A brief introduction
In a nutshell, voting theory, also known as social choice theory, is the theory of how to go from a set of individual desires to a common social outcome. Each one of these methods is known as a voting system or voting rule. For example, most jurisdictions within the United States use either plurality voting or a plurality with majority runoff. Maine has adopted a system known as ranked choice voting (previously known as instant runoff voting).
This area is closely related to decision theory and game theory. Voting theory is mathematical, relying on breaking down different voting systems logically in the same way that game theory breaks down “games” logically. Given the rules of a voting system, what will its outcomes look like in relation to what voters what? What incentives does the system produce for voters or candidates?
The field has an interesting history. Within academia, it exists in a cross-disciplinary niche, borrowing from political science, economics, mathematics, and philosophy. Outside of the academy, voting theory is of some interest to those interested in election reform.

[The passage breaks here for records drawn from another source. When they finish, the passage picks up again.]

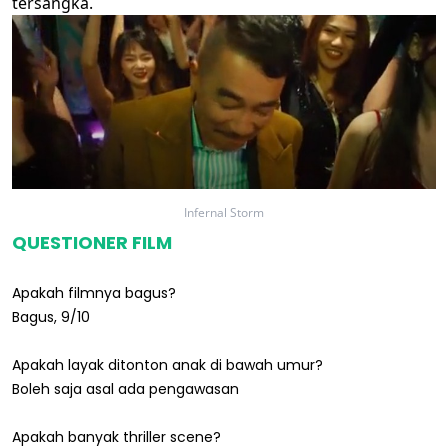
tersangka.
Infernal Storm
QUESTIONER FILM
Apakah filmnya bagus?
Bagus, 9/10
Apakah layak ditonton anak di bawah umur?
Boleh saja asal ada pengawasan
Apakah banyak thriller scene?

Over the centuries, many individual scholars have independently stumbled across the problems of voting theory and carried out interesting work on the subject more or less in isolation.
It is reasonable to say that the modern field of voting theory originates with two highly interdisciplinary French mathematicians: Jean Charles de Borda and Marie Jean Antoine Nicolas de Caritat. Both were elected to the French Academy of Sciences in the 1760s, and their interest in voting systems was closely linked to the selection processes used by the society.

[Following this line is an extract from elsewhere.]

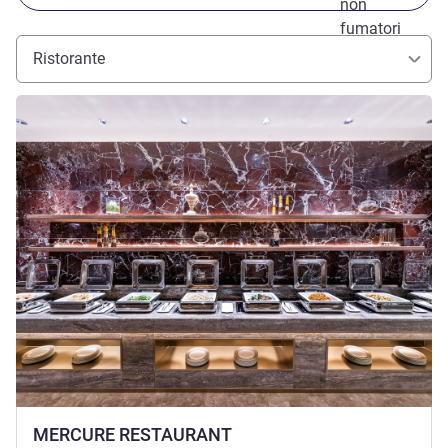
non
fumatori
Ristorante
Visualizza dettagli
MERCURE RESTAURANT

Marie Jean Antoine Nicolas de Caritat is usually known by Condorcet, short for his title as the Marquis of Condorcet. Voting theorists have gotten away with dispensing with his four given names and family name because no other Marquis of Condorcet was historically notable.
His areas of research included integral calculus and philosophy. The work that gave rise to the term Malthusian spent the better part of two chapters rebutting Condorcet’s work. Condorcet’s more political work proved fatal due to the nature of 18th century French politics.

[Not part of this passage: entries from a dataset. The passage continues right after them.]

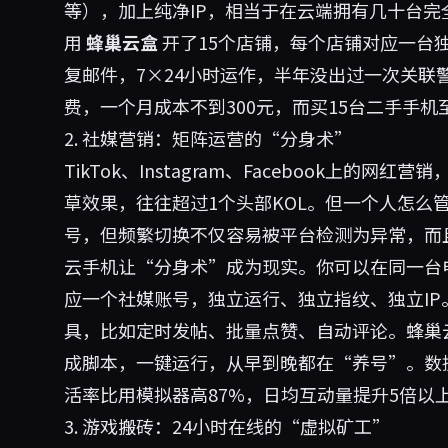
等），加上纯净IP，相当于在云端拥有几十台
用
蜂巢云盒
开了15个店铺，每个店铺对应一台
复邮件，7×24小时运作，半年没出过一次关联
费，一个月成本不到300元，而买15台二手手机
2. 社媒营销：矩阵运营的“分身术”
TikTok、Instagram、Facebook上的
草效果，往往超过1个头部KOL。但一个人怎么管
号，但频繁切换不仅容易被平台检测为异常，而
云手机让“分身术”成为现实。你可以在同一台
应一个社媒账号，独立运行、独立指纹、独立I
具，比如定时发帖、批量点赞、自动评论。蜂巢
成脚本，一键运行，从早到晚都在“养号”。数
活率比用模拟器高87%，日均互动量提升5倍以
3. 游戏搬砖：24小时在线的“虚拟矿工”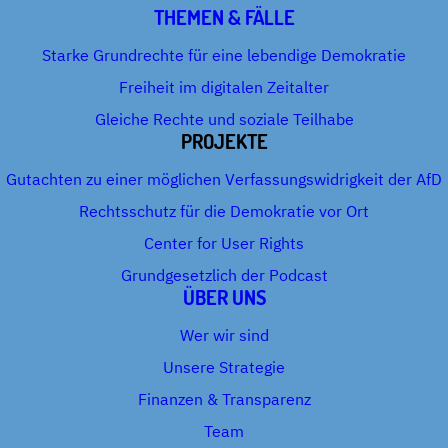
THEMEN & FÄLLE
Starke Grundrechte für eine lebendige Demokratie
Freiheit im digitalen Zeitalter
Gleiche Rechte und soziale Teilhabe
PROJEKTE
Gutachten zu einer möglichen Verfassungswidrigkeit der AfD
Rechtsschutz für die Demokratie vor Ort
Center for User Rights
Grundgesetzlich der Podcast
ÜBER UNS
Wer wir sind
Unsere Strategie
Finanzen & Transparenz
Team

Borda did his work in mathematics, physics, and engineering. His first major publication was on ballistics (based on his work as an artillery officer); he also made significant contributions to navigational techniques. Borda is probably most notable as the person who established the length of the standard meter. As a senior naval officer, he commanded a squadron of French ships during the American Revolutionary War, and was captured by the British.
A later notable and multi-talented voting theorist was Charles Dodgson. Dodgson was better known as a logician, and most famous for his fictional work under the pen name of Lewis Carroll.
As is the case with game theory, a significant amount of development in the field erupted in the 1940s and 1950s. This notably included the median voter theorem (Duncan Black, 1948) and the first major impossibility theorem tied to voting systems (Kenneth Arrow, 1951). Arrow’s Impossibility Theorem was a key result, and is often cited as meaning that no voting system is perfect.
Several other impossibility theorems followed in the next few decades, following an axiomatic approach. Voting systems were shown to be generally illiberal and manipulable. In parallel with the axiomatic development of impossibility theorems came the development of similar results showing one or another voting system was a correct solution (in some cases, the unique solution) given a particular set of more relaxed criteria. Arrow’s theorem and the axiomatic approach did not end the debate over which voting system might be best, in other words.
After an initial explosion of axiomatic work, attention began to focus on the more difficult questions tied to probability. For example, every voting system under serious consideration violates Arrovian Independence of Irrelevant Alternatives in some way; how severe is the violation? For systems that violate monotonicity, how likely is the violation to occur? While almost every system is potentially manipulable per Gibbard and Satterthwaite, how many of them will routinely be manipulated?
In this publication, we will explore the insights (and in some cases limits) available to us by studying the basics of game theory.